I'll take a deeper look into SessionRunHook you mentioned - thanks! ;-)

1 comments

For class weights, the easiest thing is to just generate that as another one of the items placed into the input function dictionary, e.g. when you wrap the DataGenerator. Then have a custom loss function that takes this input element and applies the weight for that training sample. Again, the need to do slight extra work is a limitation of TensorFlow here, not of Keras, but because Keras is so flexible, it's super easy to work around.

> "computing various stats that aren't provided by Keras.."

It seems like you have this backward. Keras provides the easy interface to create the custom callbacks. That's why you can create extra convergence metrics, etc., that are far harder to use if implementing in pure TensorFlow. The part where TensorFlow is specifically lacking functionality is in its ability to handle these callbacks (both pre-built in Keras or user-defined). I've had good success with the solution I mentioned with SessionRunHooks, but still, it is a terrible design choice by the TensorFlow people to create this in a way that is not directly compatible with all the work Keras had done.

> "from those tf.Estimator seemed the last devops-intense way to go (Horovod needs MPI and CERNDB/Keras Spark)."

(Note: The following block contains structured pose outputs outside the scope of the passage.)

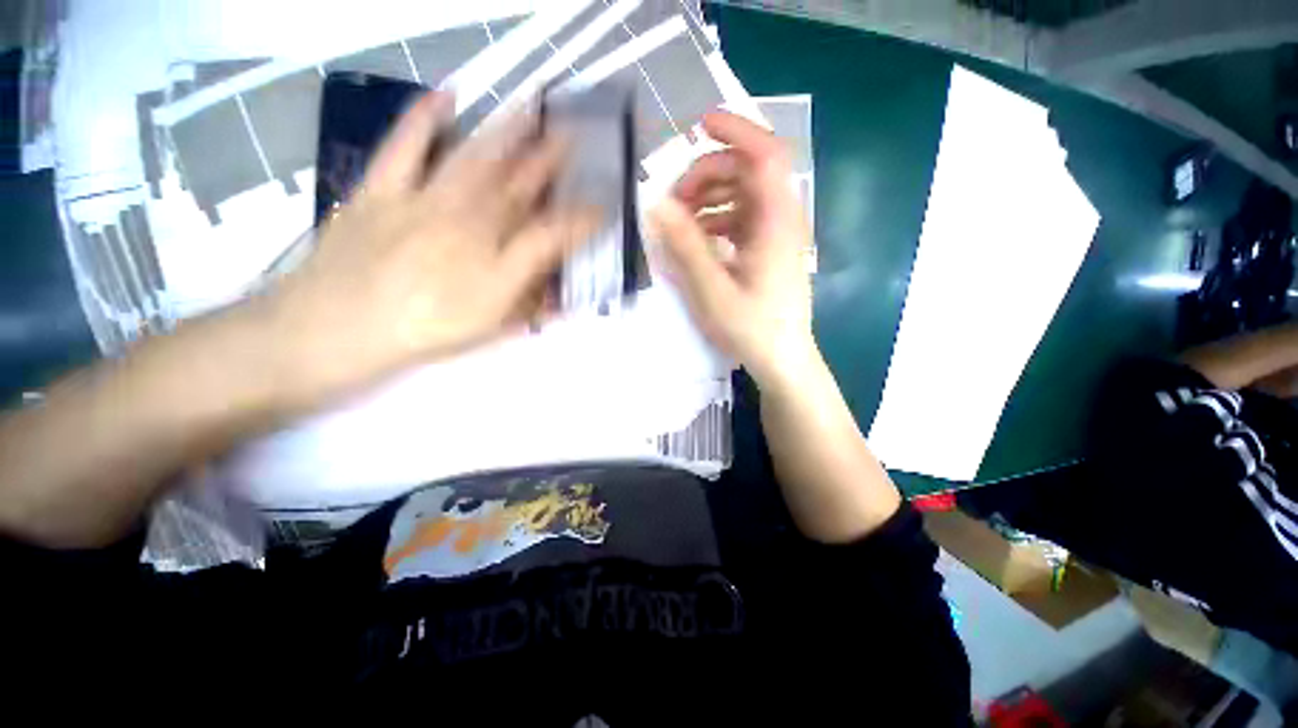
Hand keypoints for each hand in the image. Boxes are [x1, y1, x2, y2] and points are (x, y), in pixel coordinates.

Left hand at [263, 92, 598, 406]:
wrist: (336, 329)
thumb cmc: (424, 332)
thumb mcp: (490, 327)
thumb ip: (530, 303)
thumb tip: (563, 297)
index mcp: (498, 261)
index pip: (553, 234)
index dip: (582, 221)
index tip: (603, 207)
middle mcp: (470, 223)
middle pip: (519, 186)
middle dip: (551, 161)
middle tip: (574, 135)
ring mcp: (424, 200)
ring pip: (475, 159)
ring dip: (508, 132)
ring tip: (532, 108)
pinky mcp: (382, 189)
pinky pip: (406, 145)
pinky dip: (424, 117)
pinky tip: (446, 95)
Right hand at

Just based on how poorly designed the tf.Estimator API is though, I'm not actually sure the other methods would require less devops or less investment. In some cases for standard models, yes. But if you've already committed to using Keras for very customized situations, then going back to the dark ages with native TensorFlow will often be much more work and more error prone than using the other solutions. The Horovod dependence on MPI in particular is fairly simple and needs little management. Most people having done ML / stats PhDs will already have managed far more difficult situations with MPI previously anyway, or at least have the Linux skills needed. The point is you have a fighting chance, whereas deciphering undocumented and badly designed corners of TensorFlow often leaves you with no fighting chance.